Beginn der Festsetzungsfrist
Erlangt das FA erst mehr als drei Jahre nach Steuerentstehung Kenntnis von einer vollzogenen Schenkung i.S. des § 170 Abs. 5 Nr. 2 AO, beginnt die Festsetzungsfrist mit Ablauf des Jahres der Kenntniserlangung.
Zum Sachverhalt
Die Klägerin erwarb mit Vertrag vom 22.12.1989 von ihrem Vater (V) 9 299 Aktien einer AG zu einem Preis von 55 DM je Aktie. Diese Aktien veräußerte die Klägerin am 4.04.1991 an eine GmbH, deren Geschäftsführer V war, zu einem Preis von 250 DM je Aktie. Von diesen Verkäufen erfuhr das Finanzamt aufgrund einer am 4.04.1995 eingegangenen Mitteilung des Finanzamts M. In dieser Mitteilung wurde ausgeführt, dass Erkenntnisse, die eine Wertsteigerung der Aktien erkennen ließen, nicht vorlägen. Der Verkaufspreis je Aktie in Höhe von 250 DM sei von dem Finanzamt für Großbetriebsprüfung (Groß-BP) als angemessen gewertet worden. Das Finanzamt forderte daraufhin die Klägerin zur Abgabe einer Schenkungsteuererklärung auf und wies darauf hin, dass eine Schenkung entweder wegen eines zu niedrigen Ankaufspreises im Vertrag vom 22.12.1989 oder wegen eines zu hohen Verkaufspreises im Vertrag vom 4.04.1991 in Betracht komme. Die Klägerin kam dieser Aufforderung nicht nach.
Das Finanzamt setzte daraufhin durch Bescheid vom 27.03.1996 Schenkungsteuer festgesetzt. Dieser Bescheid wurde nach erfolglosem Einspruch im anschließenden finanzgerichtlichen Verfahren vom Finanzamt im Jahre 2001 wieder aufgehoben.
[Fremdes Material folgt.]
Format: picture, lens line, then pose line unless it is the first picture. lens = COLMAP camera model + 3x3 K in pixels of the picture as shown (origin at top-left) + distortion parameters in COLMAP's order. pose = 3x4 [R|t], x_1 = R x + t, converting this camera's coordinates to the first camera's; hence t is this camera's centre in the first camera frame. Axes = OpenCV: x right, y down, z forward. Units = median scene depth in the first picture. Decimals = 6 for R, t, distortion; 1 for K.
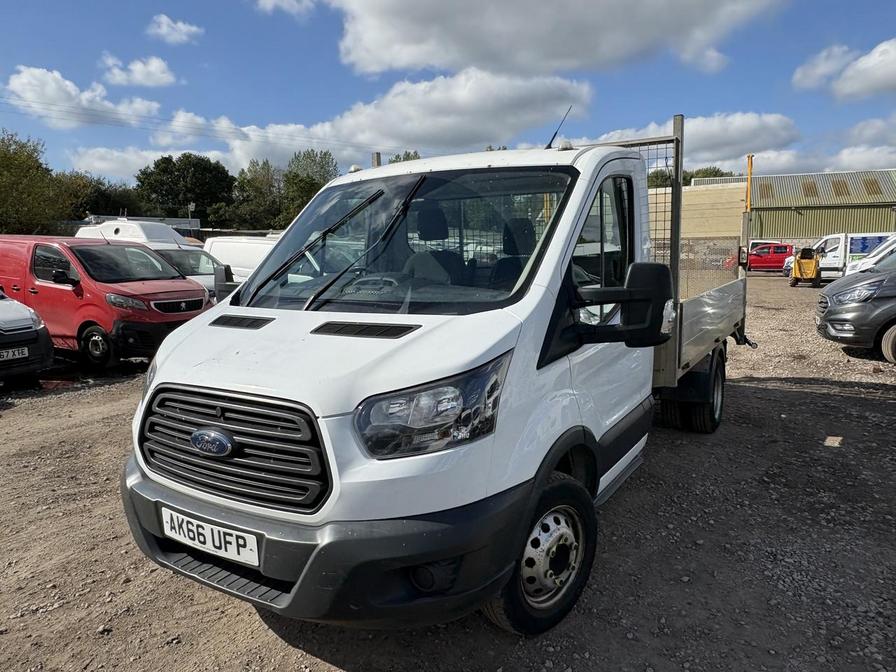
lens RADIAL K [[636.2, 0, 444.6], [0, 636.2, 345.6], [0, 0, 1]] dist [-0.002396, 0.004713]
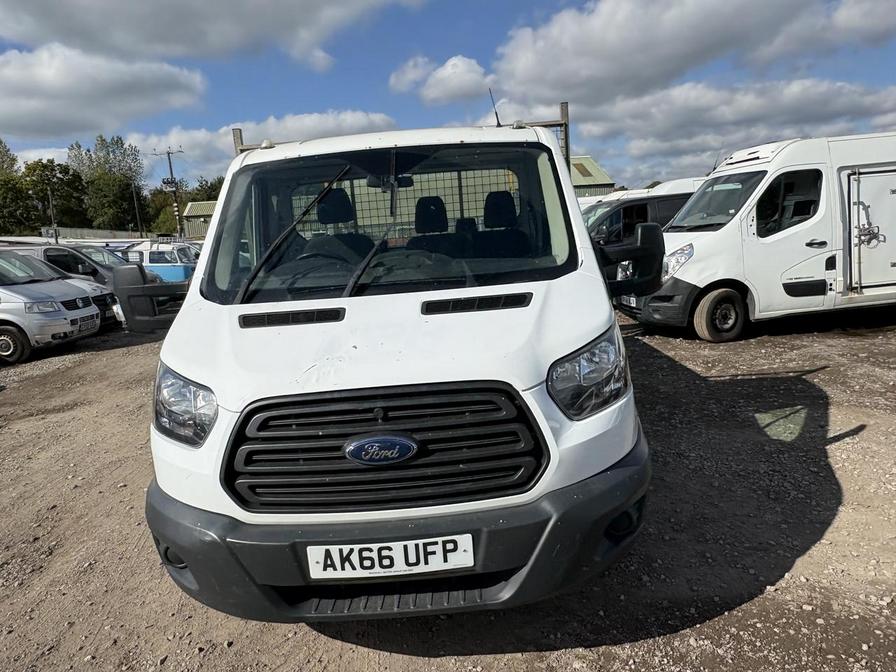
lens RADIAL K [[637.1, 0, 453.7], [0, 637.1, 338.3], [0, 0, 1]] dist [-0.001311, 0.001426]
pose [[0.844199, -0.137915, 0.517983, -0.706155], [0.138629, 0.989632, 0.037559, -0.015141], [-0.517793, 0.040100, 0.854566, 0.204996]]
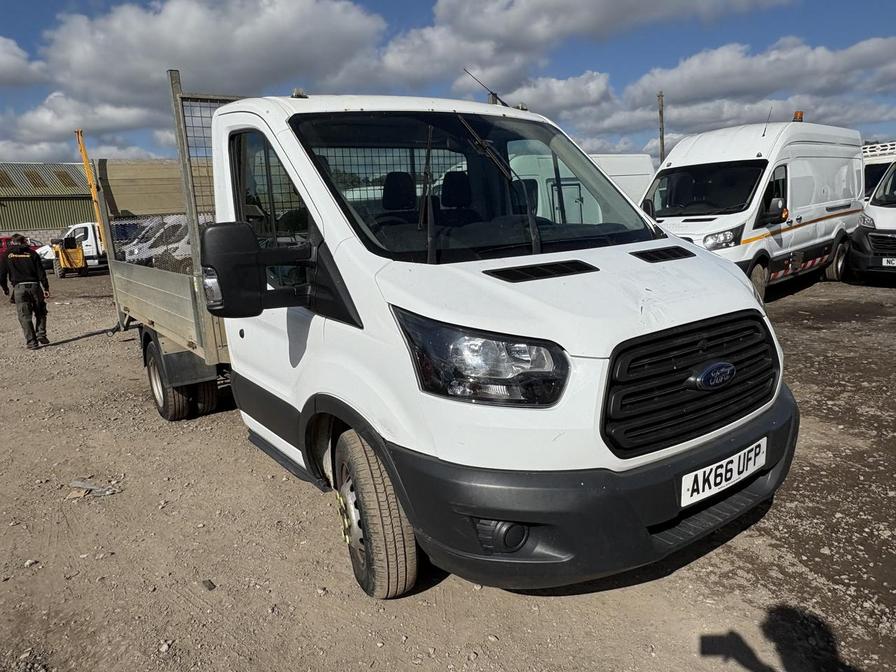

Im Jahr 2000 nahm das FA Ermittlungen hinsichtlich des Weiterverkaufs der Aktien an die GmbH auf und setzte sodann mit unter dem Vorbehalt der Nachprüfung gemäß § 164 Abs. 1 AO ergangenem Bescheid vom 23.04.2001 gegen die Klägerin für den Weiterveräußerungsvorgang vom 4.04.1991 Schenkungsteuer in Höhe von 116 064 DM fest. Der nach erfolglosem Einspruchsverfahren erhobenen Klage gab das Finanzgericht nicht statt, da der Steueranspruch gegen die Klägerin verjährt sei.
Die Entscheidung des Gerichts
Der BFH bestätigte die Entscheidung des Finanzgerichts. Nach § 47 AO erlöschen Ansprüche aus dem Steuerschuldverhältnis u.a. durch Verjährung. Eine Steuerfestsetzung sowie ihre Aufhebung und Änderung sind nicht mehr zulässig, wenn die Festsetzungsfrist abgelaufen ist (§ 169 Abs. 1 Satz 1 AO). Die Festsetzungsfrist beträgt für die Schenkungsteuer regelmäßig vier Jahre (§ 169 Abs. 2 Satz 1 Nr. 2 AO). Sie beginnt mit Ablauf des Kalenderjahres, in dem die Steuer entstanden oder eine bedingt entstandene Steuer unbedingt geworden ist (§ 170 Abs. 1 AO).
Im Streitfall ist die Schenkungsteuer - auf der Grundlage der vom Finanzamt angenommenen (gemischten) Schenkung der GmbH an die Klägerin im Vertrag vom 4.04.1991 - mit Ablauf des 31.12.1991 entstanden. Da die Klägerin ihren Erwerb entgegen der ihr durch § 30 Abs. 1 ErbStG auferlegten Verpflichtung nicht angezeigt hat, hätte die Festsetzungsfrist nach Maßgabe des § 170 Abs. 2 Satz 1 Nr. 1 AO mit Ablauf des Jahres 1994 begonnen und mit Ablauf des 31.12.1998 geendet.
Abweichend hiervon begann jedoch aufgrund der für die Schenkungsteuer getroffenen Sonderregelung des § 170 Abs. 5 Nr. 2 Alternative 2 AO die Festsetzungsfrist erst mit Ablauf des Kalenderjahres 1995, weil das FA erst in diesem Jahr Kenntnis von der vollzogenen Schenkung erlangt hat.
Im Streitfall endete die vierjährige Festsetzungsfrist daher mit Ablauf des 31.12.1999. Der angefochtene Steuerbescheid wurde jedoch vom Finanzamt erst 2001 erlassen.